**WHAT YOU ARE ASKED TO DO:**
Reproduce, without alteration, every line of text in the entries below, omitting the pictures.

**INPUT RECORDS:**

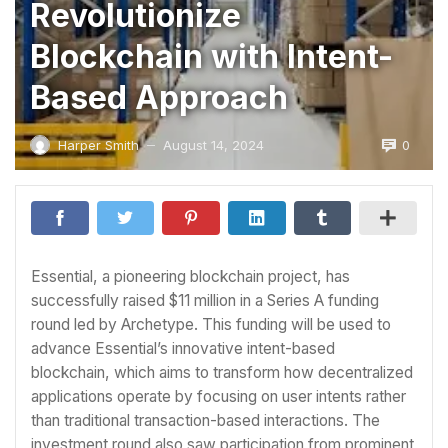
Revolutionize
Blockchain with Intent-
Based Approach
0
Harper Smith
August 14, 2024
—
Essential, a pioneering blockchain project, has
successfully raised $11 million in a Series A funding
round led by Archetype. This funding will be used to
advance Essential’s innovative intent-based
blockchain, which aims to transform how decentralized
applications operate by focusing on user intents rather
than traditional transaction-based interactions. The
investment round also saw participation from prominent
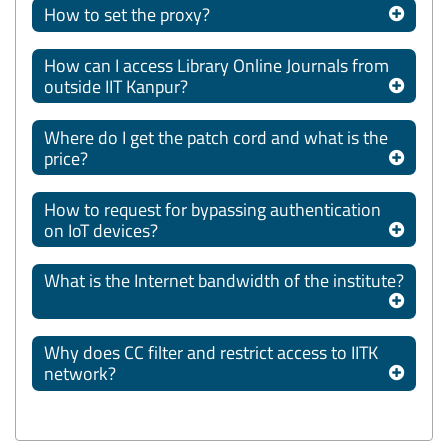
How to set the proxy?
How can I access Library Online Journals from
outside IIT Kanpur?
Where do I get the patch cord and what is the
price?
How to request for bypassing authentication
on IoT devices?
What is the Internet bandwidth of the institute?
Why does CC filter and restrict access to IITK
network?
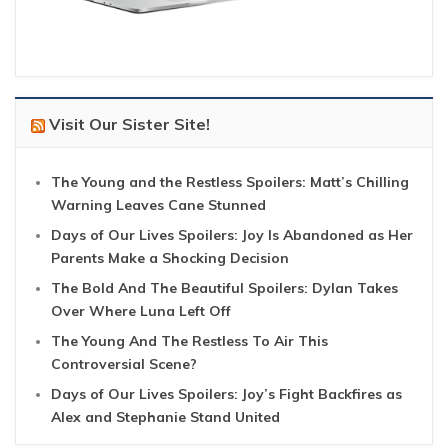
Visit Our Sister Site!
The Young and the Restless Spoilers: Matt’s Chilling
Warning Leaves Cane Stunned
Days of Our Lives Spoilers: Joy Is Abandoned as Her
Parents Make a Shocking Decision
The Bold And The Beautiful Spoilers: Dylan Takes
Over Where Luna Left Off
The Young And The Restless To Air This
Controversial Scene?
Days of Our Lives Spoilers: Joy’s Fight Backfires as
Alex and Stephanie Stand United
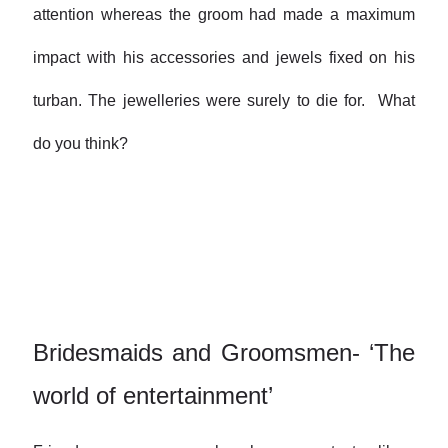
attention whereas the groom had made a maximum
impact with his accessories and jewels fixed on his
turban. The jewelleries were surely to die for. What
do you think?
Bridesmaids and Groomsmen- ‘The
world of entertainment’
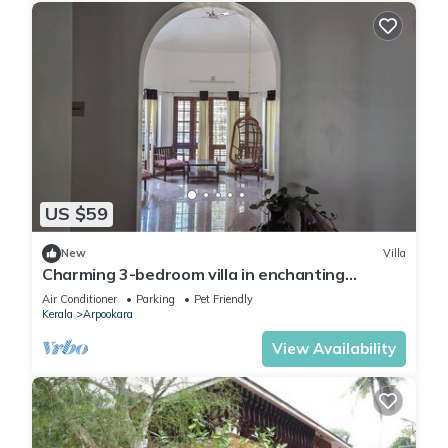
US $59
New
Villa
Charming 3-bedroom villa in enchanting
Athirampuzha with WiFi, AC
Air Conditioner
Parking
Pet Friendly
Kerala
Arpookara
View Availability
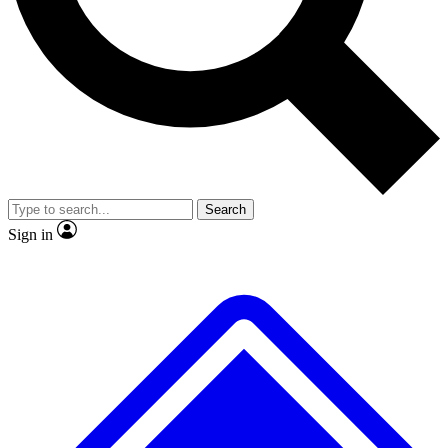
No ads, ever
Exclusive, original repor
Scientist interviews and video
Member-only feature
Search
JOIN LIVE SCIENCE PRO
Sign in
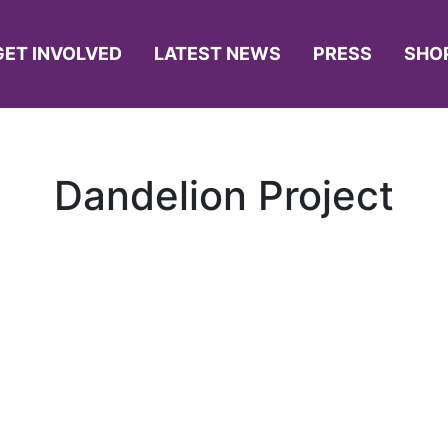
GET INVOLVED
LATEST NEWS
PRESS
SHO
Dandelion Project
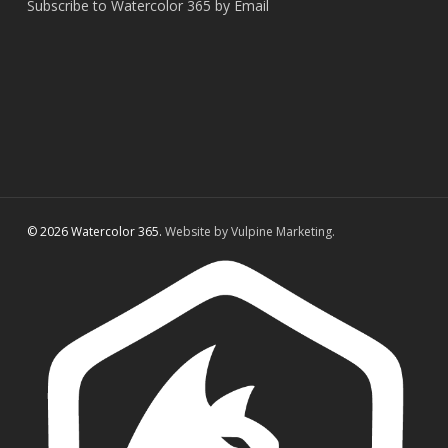
Subscribe to Watercolor 365 by Email
© 2026 Watercolor 365.
Website by Vulpine Marketing.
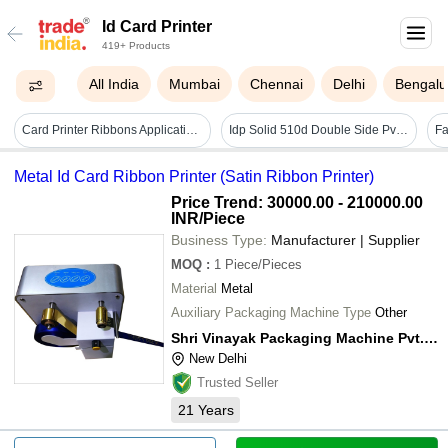
Id Card Printer
419+ Products
All India
Mumbai
Chennai
Delhi
Bengalu
Card Printer Ribbons Application: Industrial
Idp Solid 510d Double Side Pvc Id Card Printer - Automatic Grade: Automatic
Metal Id Card Ribbon Printer (Satin Ribbon Printer)
Price Trend: 30000.00 - 210000.00
INR
/Piece
Business Type:
Manufacturer | Supplier
MOQ
:
1
Piece/Pieces
Material
Metal
Auxiliary Packaging Machine Type
Other
Shri Vinayak Packaging Machine Pvt. Ltd.
New Delhi
Trusted Seller
21
Years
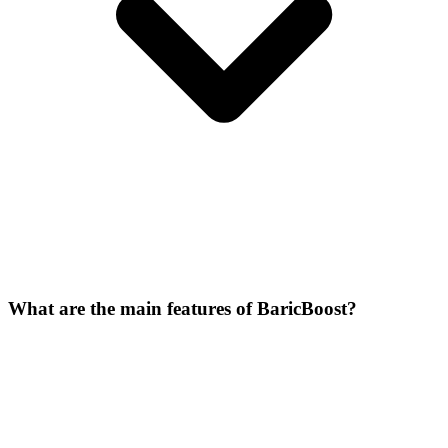
What are the main features of BaricBoost?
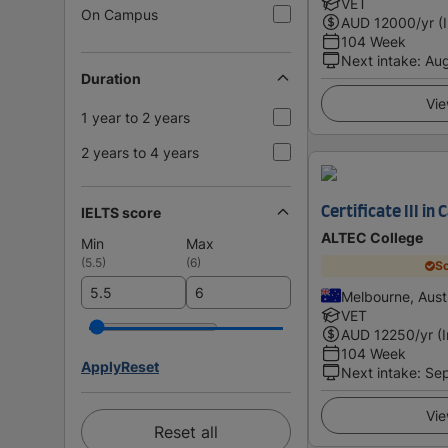
VET
On Campus
AUD
12000
/yr (
104 Week
Next intake
:
Au
Duration
Vie
1 year to 2 years
2 years to 4 years
IELTS score
Certificate III in
ALTEC College
Min
Max
(
5.5
)
(
6
)
Sc
Melbourne, Austr
VET
AUD
12250
/yr (
104 Week
Apply
Reset
Next intake
:
Se
Vie
Reset all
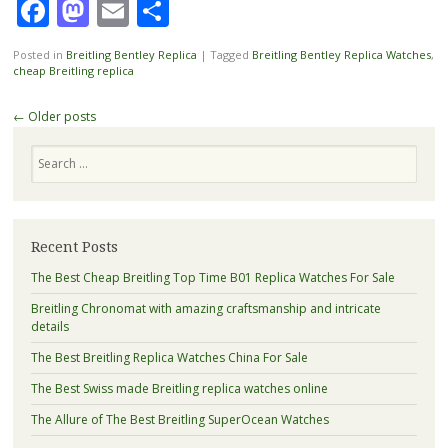
Facebook
Mastodon
Email
Share
Posted in
Breitling Bentley Replica
|
Tagged
Breitling Bentley Replica Watches
,
cheap Breitling replica
Post
←
Older posts
navigation
Search
Recent Posts
The Best Cheap Breitling Top Time B01 Replica Watches For Sale
Breitling Chronomat with amazing craftsmanship and intricate
details
The Best Breitling Replica Watches China For Sale
The Best Swiss made Breitling replica watches online
The Allure of The Best Breitling SuperOcean Watches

**SOLUTION TO THE EXERCISE:**
Revolutionize
Blockchain with Intent-
Based Approach
0
Harper Smith
August 14, 2024
—
Essential, a pioneering blockchain project, has
successfully raised $11 million in a Series A funding
round led by Archetype. This funding will be used to
advance Essential’s innovative intent-based
blockchain, which aims to transform how decentralized
applications operate by focusing on user intents rather
than traditional transaction-based interactions. The
investment round also saw participation from prominent
How to set the proxy?
How can I access Library Online Journals from
outside IIT Kanpur?
Where do I get the patch cord and what is the
price?
How to request for bypassing authentication
on IoT devices?
What is the Internet bandwidth of the institute?
Why does CC filter and restrict access to IITK
network?
Visit Our Sister Site!
The Young and the Restless Spoilers: Matt’s Chilling
Warning Leaves Cane Stunned
Days of Our Lives Spoilers: Joy Is Abandoned as Her
Parents Make a Shocking Decision
The Bold And The Beautiful Spoilers: Dylan Takes
Over Where Luna Left Off
The Young And The Restless To Air This
Controversial Scene?
Days of Our Lives Spoilers: Joy’s Fight Backfires as
Alex and Stephanie Stand United
attention whereas the groom had made a maximum
impact with his accessories and jewels fixed on his
turban. The jewelleries were surely to die for. What
do you think?
Bridesmaids and Groomsmen- ‘The
world of entertainment’
US $59
New
Villa
Charming 3-bedroom villa in enchanting
Athirampuzha with WiFi, AC
Air Conditioner
Parking
Pet Friendly
Kerala
Arpookara
View Availability
No ads, ever
Exclusive, original repor
Scientist interviews and video
Member-only feature
Search
JOIN LIVE SCIENCE PRO
Sign in
GET INVOLVED
LATEST NEWS
PRESS
SHO
Dandelion Project
Subscribe to Watercolor 365 by Email
© 2026 Watercolor 365.
Website by Vulpine Marketing.
Id Card Printer
419+ Products
All India
Mumbai
Chennai
Delhi
Bengalu
Card Printer Ribbons Application: Industrial
Idp Solid 510d Double Side Pvc Id Card Printer - Automatic Grade: Automatic
Metal Id Card Ribbon Printer (Satin Ribbon Printer)
Price Trend: 30000.00 - 210000.00
INR
/Piece
Business Type:
Manufacturer | Supplier
MOQ
:
1
Piece/Pieces
Material
Metal
Auxiliary Packaging Machine Type
Other
Shri Vinayak Packaging Machine Pvt. Ltd.
New Delhi
Trusted Seller
21
Years
What are the main features of BaricBoost?
VET
On Campus
AUD
12000
/yr (
104 Week
Next intake
:
Au
Duration
Vie
1 year to 2 years
2 years to 4 years
IELTS score
Certificate III in
ALTEC College
Min
Max
(
5.5
)
(
6
)
Sc
Melbourne, Austr
VET
AUD
12250
/yr (
104 Week
Apply
Reset
Next intake
:
Se
Vie
Reset all
Facebook
Mastodon
Email
Share
Posted in
Breitling Bentley Replica
|
Tagged
Breitling Bentley Replica Watches
,
cheap Breitling replica
Post
←
Older posts
navigation
Search
Recent Posts
The Best Cheap Breitling Top Time B01 Replica Watches For Sale
Breitling Chronomat with amazing craftsmanship and intricate
details
The Best Breitling Replica Watches China For Sale
The Best Swiss made Breitling replica watches online
The Allure of The Best Breitling SuperOcean Watches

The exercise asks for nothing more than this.